Published: July 27th 2012July 27th 2012
I feel like there is so much to try and catch up on and I only have a few minutes on the internet tonight. I'll post as much as I can
If there is one thing I have learned so far, it is that perspective changes everything. During our time in Uganda, my perspective, view and beliefs chagned in so many ways. I have started to think about what it important and what isn't. The last week in our house in Uganda, we learned to get make meals, get ready and put make up on in the dark. The power was out most evenings and we got used to making our meals with headlamps on and eating by candle light. It was funny, because now when the power goes out it doesn't even phase us, we just carry on doing whatever it is that we are doing. I have learned what we need to survive and all of the things that we take for granted on a daily basis.
Last Saturday we held a graduation for the first class to ever graduate from Rwentutu! What an amazing experience it was and we all looked amazing in the African dresses that we had made specially for the day! We had brought gowns and caps for the children and their families were so excited to see them graduate. For most families, these Grade 7 children were the first in their family to ever graduate. We hope that some of the students will go on to secondary school, but that often isn't the case. The school fees are just too much for most families to handle.
While spending time in classrooms I realized that children are children no matter where in the world you are. They still love laughing, having fun and learning, even though the trials that they face are so different from the ones children in Canada face. As we drove to school each day, it continued to surprise me how many school aged children are unable to attend school. Although the reasons are different for everyone it is hard to imagine so many children not being offered the opportunity to get an education. The saying it takes a village to raise a child is used all over the world but I have never seen it in action the way that I have in Africa! Everyone pitches in to take care of children. Teachers teach with babies strapped to their back (or in their arms...a skill I quickly learned to master), they cut and make food for their children and other students, they stay in dorms with the children. EVERYONE helps out!
There were three really hard moments last week....
1) Finding out that both teachers I have spent time with have malaria and are quite ill
2) The school semester having to finish earlier than expected because there was no food left, even for the boarders
3) Having to say goodbye to a group of children and teachers that have literally CHANGED my life!
We arrived in Tanzania last night and are in a whole new world.
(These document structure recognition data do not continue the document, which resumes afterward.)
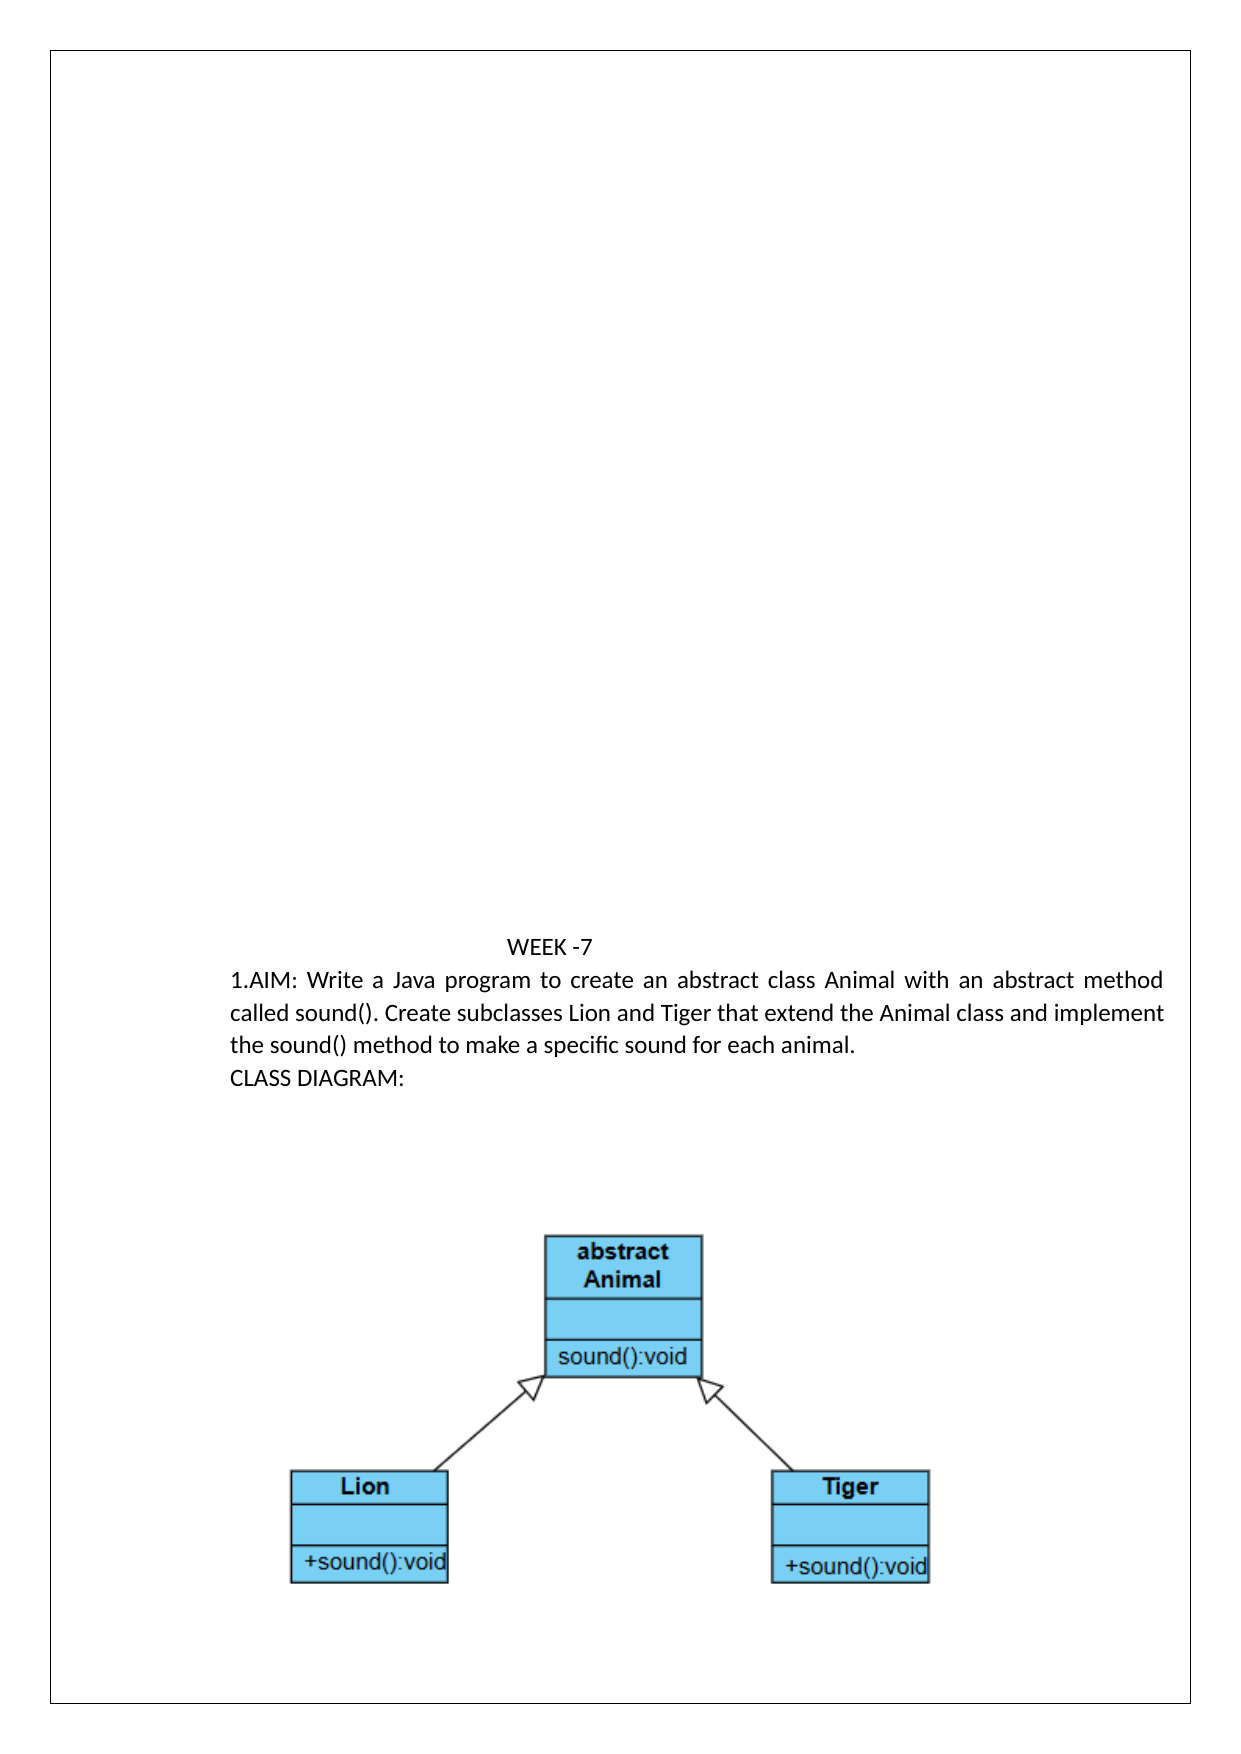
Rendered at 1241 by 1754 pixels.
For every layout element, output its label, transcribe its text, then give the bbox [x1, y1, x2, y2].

list WEEK -7 [230, 931, 1165, 961]
list 1.AIM: Write a Java program to create an abstract class Animal with an abstract method called sound(). Create subclasses Lion and Tiger that extend the Animal class and implement the sound() method to make a specific sound for each animal. [230, 964, 1165, 1060]
list CLASS DIAGRAM: [230, 1062, 1165, 1093]
picture [230, 1095, 1109, 1656]
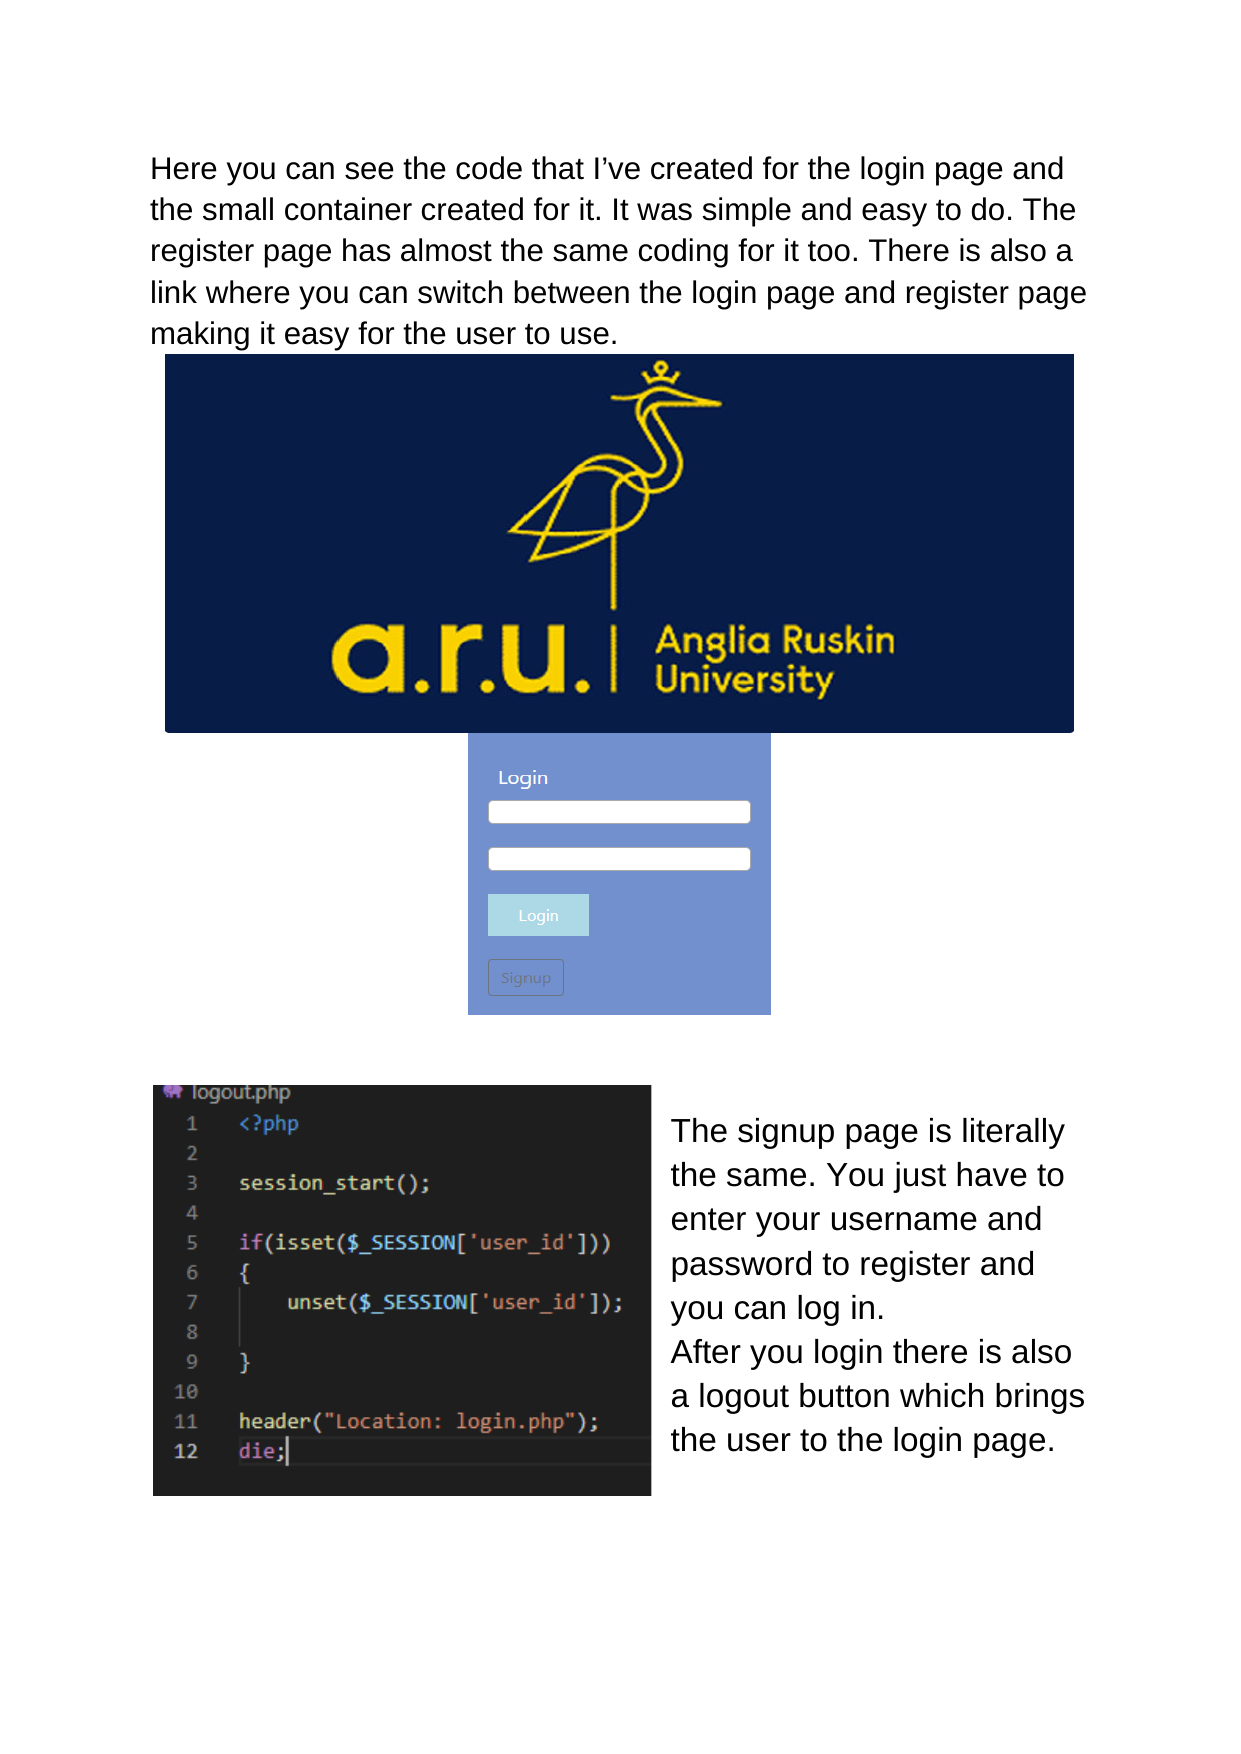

It is SO different from what we experience in Uganda. Today we had an amazing safari and tomorrow morning we leave for the Serengeti and two nights in a tented camp. I promise to try and blog on Monday to talk about all of the amazing experience and adventures in Tanzania!
One of the main differences that I have noticed so far between Uganda and Tanzania, aside from the landscape and animals that we have seen is the decreased police and military presence. Although we never felt unsafe in Uganda, there were ALWAYS police and military members around and we got stopped multiple times every day on the way to school at "police checks". Apparently with muzungas in the car they usually just want to say hello.
I hope everyone is well! Have a great weekend!